--- START ---

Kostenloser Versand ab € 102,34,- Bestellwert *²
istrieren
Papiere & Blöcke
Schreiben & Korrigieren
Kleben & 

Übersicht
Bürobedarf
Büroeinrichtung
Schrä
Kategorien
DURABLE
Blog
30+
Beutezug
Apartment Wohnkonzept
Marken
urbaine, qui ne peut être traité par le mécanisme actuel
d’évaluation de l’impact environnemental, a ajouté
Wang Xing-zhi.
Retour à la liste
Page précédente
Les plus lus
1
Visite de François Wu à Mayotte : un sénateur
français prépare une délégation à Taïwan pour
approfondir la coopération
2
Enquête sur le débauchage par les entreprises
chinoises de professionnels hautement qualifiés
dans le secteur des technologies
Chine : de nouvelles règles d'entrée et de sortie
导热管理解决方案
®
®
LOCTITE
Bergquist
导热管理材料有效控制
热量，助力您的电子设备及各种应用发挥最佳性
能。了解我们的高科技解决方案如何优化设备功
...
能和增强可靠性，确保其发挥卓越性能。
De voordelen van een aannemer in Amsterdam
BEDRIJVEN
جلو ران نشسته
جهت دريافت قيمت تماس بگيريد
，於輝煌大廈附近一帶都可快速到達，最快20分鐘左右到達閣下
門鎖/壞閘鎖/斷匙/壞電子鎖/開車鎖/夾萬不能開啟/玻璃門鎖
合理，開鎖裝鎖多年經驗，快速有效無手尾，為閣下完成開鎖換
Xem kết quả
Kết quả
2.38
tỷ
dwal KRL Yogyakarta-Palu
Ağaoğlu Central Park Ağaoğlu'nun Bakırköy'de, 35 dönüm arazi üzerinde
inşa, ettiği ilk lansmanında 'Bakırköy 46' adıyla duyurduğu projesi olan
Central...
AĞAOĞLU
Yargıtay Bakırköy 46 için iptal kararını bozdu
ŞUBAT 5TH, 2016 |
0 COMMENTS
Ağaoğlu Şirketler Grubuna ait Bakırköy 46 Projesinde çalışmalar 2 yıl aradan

--- END ---

What the exercise asks - Write out the items word for word, starting at their first line and ending at the line that contains "能和增强可靠性，确保其发挥卓越性能。", both included.

Expected answer -
Kostenloser Versand ab € 102,34,- Bestellwert *²
istrieren
Papiere & Blöcke
Schreiben & Korrigieren
Kleben & 

Übersicht
Bürobedarf
Büroeinrichtung
Schrä
Kategorien
DURABLE
Blog
30+
Beutezug
Apartment Wohnkonzept
Marken
urbaine, qui ne peut être traité par le mécanisme actuel
d’évaluation de l’impact environnemental, a ajouté
Wang Xing-zhi.
Retour à la liste
Page précédente
Les plus lus
1
Visite de François Wu à Mayotte : un sénateur
français prépare une délégation à Taïwan pour
approfondir la coopération
2
Enquête sur le débauchage par les entreprises
chinoises de professionnels hautement qualifiés
dans le secteur des technologies
Chine : de nouvelles règles d'entrée et de sortie
导热管理解决方案
®
®
LOCTITE
Bergquist
导热管理材料有效控制
热量，助力您的电子设备及各种应用发挥最佳性
能。了解我们的高科技解决方案如何优化设备功
...
能和增强可靠性，确保其发挥卓越性能。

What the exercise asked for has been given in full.